* [Instrução 1]: No texto de despedida à mãe, reescreva o trecho que começa em "Eu tenho certeza" e segue até "tinha sofrido tanto.", trocando "serena" por "tranquila".

* [Texto selecionado]:
· · · ·
Teve alguns dias em que eu estive tão triste porque eu sabia que estavas
sofrendo muito. Literalmente falando, a senhora estava “pele e osso”. As
escaras estavam tomando conta do seu corpo e eu, já não sabia mais o que fazer
para aliviar aquelas dores que certamente sentias, mas aguentava quieta, sem
pronunciar um “ai”!
Eu tenho certeza que agora a senhora está feliz, que depois de quase 26
anos encontrou com ele, o meu pai. Eu sei que a senhora pensava nisso desde
quando ele se foi porque apesar da pouca idade, nunca quis ter outro alguém.
Queria ele para a eternidade e esperou por esse dia. A senhora estava tão
bonita, tão serena para esse momento que nem parecia que tinha sofrido tanto.
Em nossas conversas, quando ainda podia falar e tinha consciência do que
dizia, pediste para que eu não chorasse quando a senhora partisse. E se fosse
agora me diria: “Por que chorar? Você
acha que aquilo que eu estava vivendo
era uma vida?”. Sim eu sei que era uma alma presa num corpo doente. Mas, não chorar é impossível, eu preciso
viver o meu luto, eu preciso sentir essa dor para que depois eu possa continuar
a minha caminhada.
Mesmo em prantos, agradeço a Deus porque enquanto muitos perdem sua mãe
no momento do nascimento ou ainda quando criança, eu tive o privilégio de tê-la
por 53 anos. Mãe, obrigada por tudo e descanse em paz!
· · · ·
* [Material fornecido]:
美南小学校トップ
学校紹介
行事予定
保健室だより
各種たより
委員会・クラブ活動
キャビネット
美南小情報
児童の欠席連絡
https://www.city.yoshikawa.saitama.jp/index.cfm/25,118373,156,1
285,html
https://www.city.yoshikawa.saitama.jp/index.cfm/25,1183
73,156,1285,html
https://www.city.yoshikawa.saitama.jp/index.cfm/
· · · ·
* [Instrução 2]: Repita, sem alterar nada, todas as linhas dos registros.

* [Resposta esperada 1]:
Eu tenho certeza que agora a senhora está feliz, que depois de quase 26
anos encontrou com ele, o meu pai. Eu sei que a senhora pensava nisso desde
quando ele se foi porque apesar da pouca idade, nunca quis ter outro alguém.
Queria ele para a eternidade e esperou por esse dia. A senhora estava tão
bonita, tão tranquila para esse momento que nem parecia que tinha sofrido tanto.

* [Resposta esperada 2]:
美南小学校トップ
学校紹介
行事予定
保健室だより
各種たより
委員会・クラブ活動
キャビネット
美南小情報
児童の欠席連絡
https://www.city.yoshikawa.saitama.jp/index.cfm/25,118373,156,1
285,html
https://www.city.yoshikawa.saitama.jp/index.cfm/25,1183
73,156,1285,html
https://www.city.yoshikawa.saitama.jp/index.cfm/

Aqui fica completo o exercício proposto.